# [DATA]
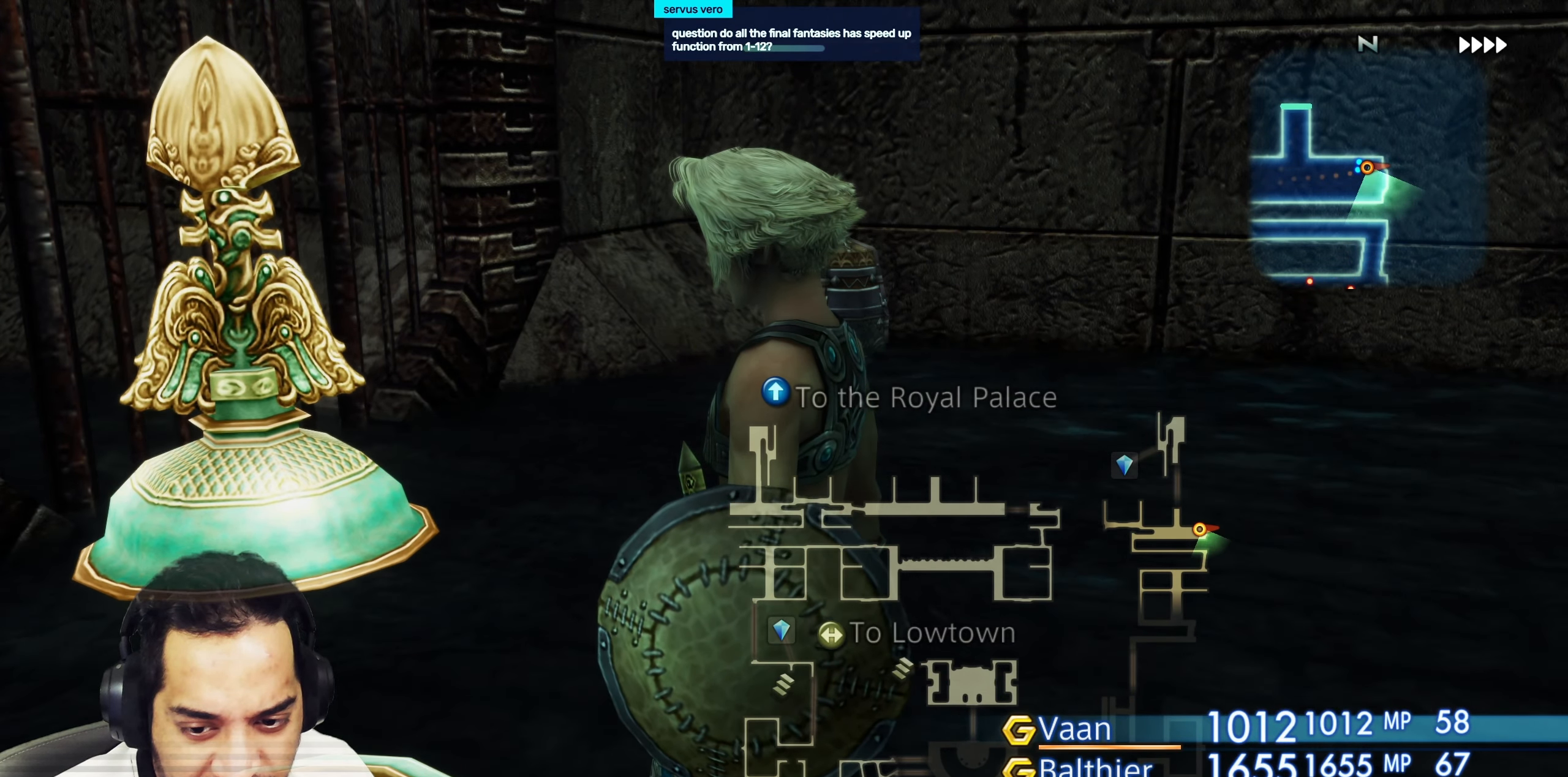
{"buttons": [], "left_stick": "center", "right_stick": "center", "events": []}
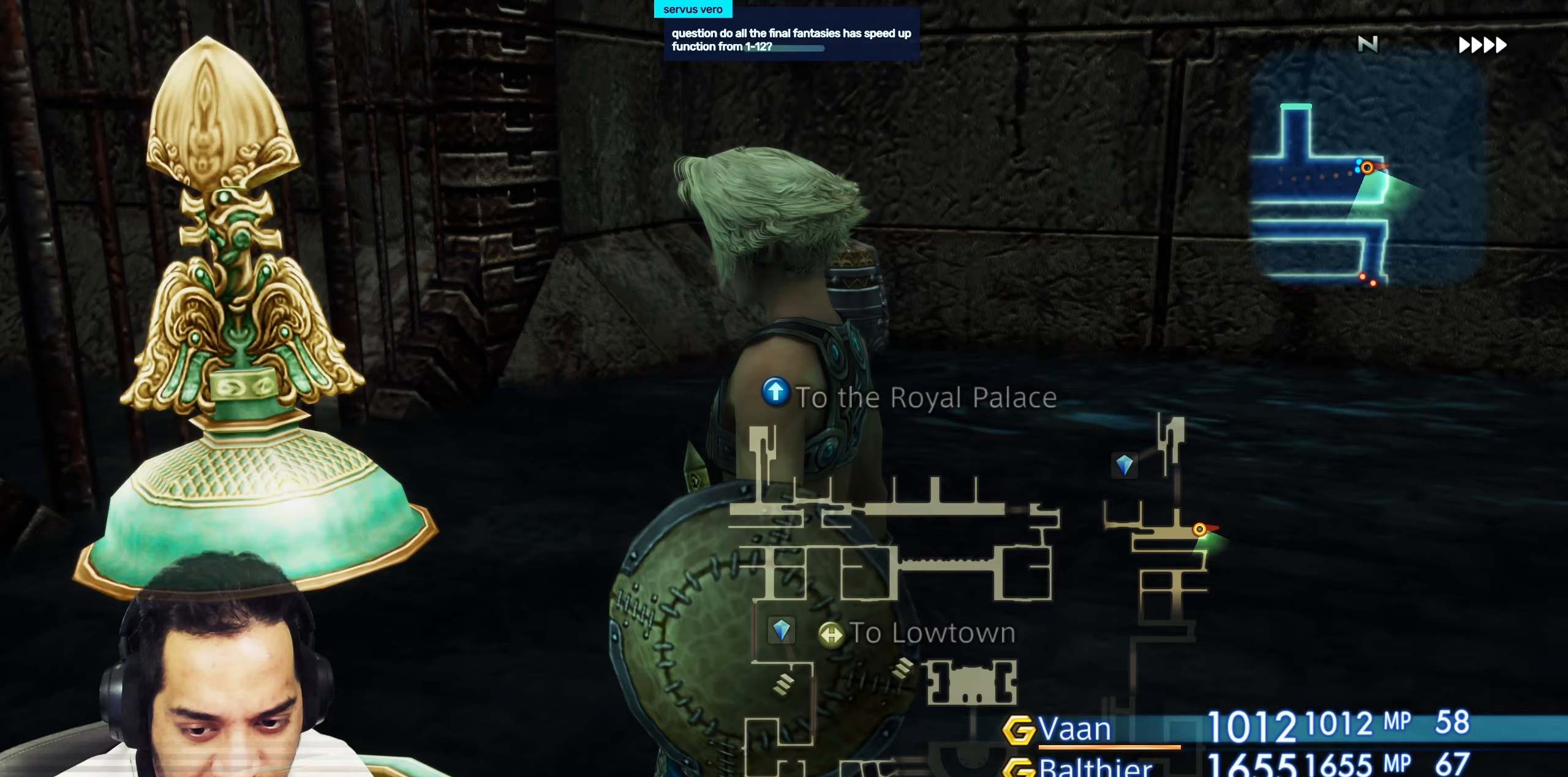
{"buttons": [], "left_stick": "center", "right_stick": "center", "events": []}
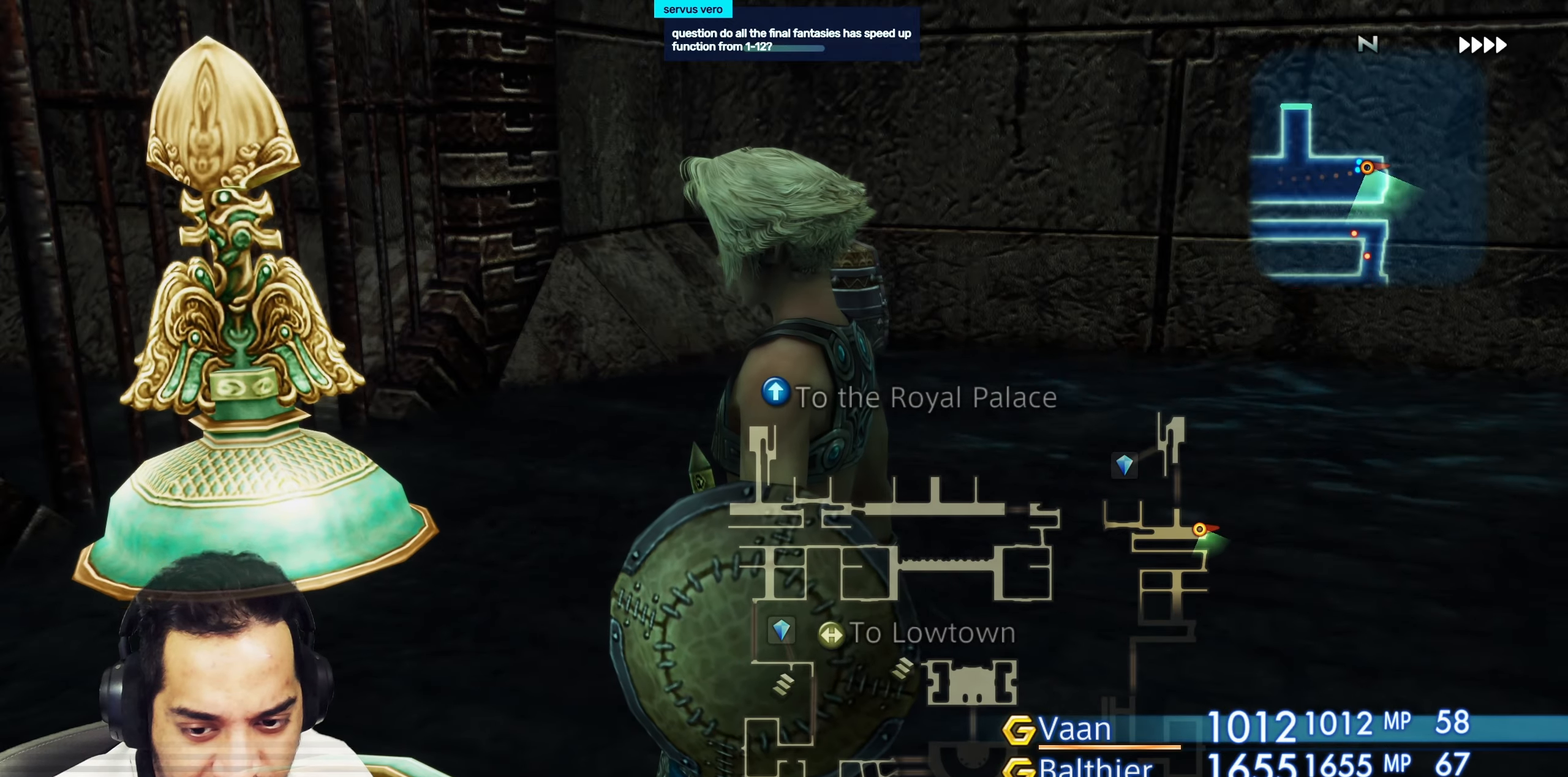
{"buttons": [], "left_stick": "center", "right_stick": "center", "events": []}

# [ACTION ITEM]
Reproduce everything above exactly, images excluded.

# [SOLUTION]
{"buttons": [], "left_stick": "center", "right_stick": "center", "events": []}
{"buttons": [], "left_stick": "center", "right_stick": "center", "events": []}
{"buttons": [], "left_stick": "center", "right_stick": "center", "events": []}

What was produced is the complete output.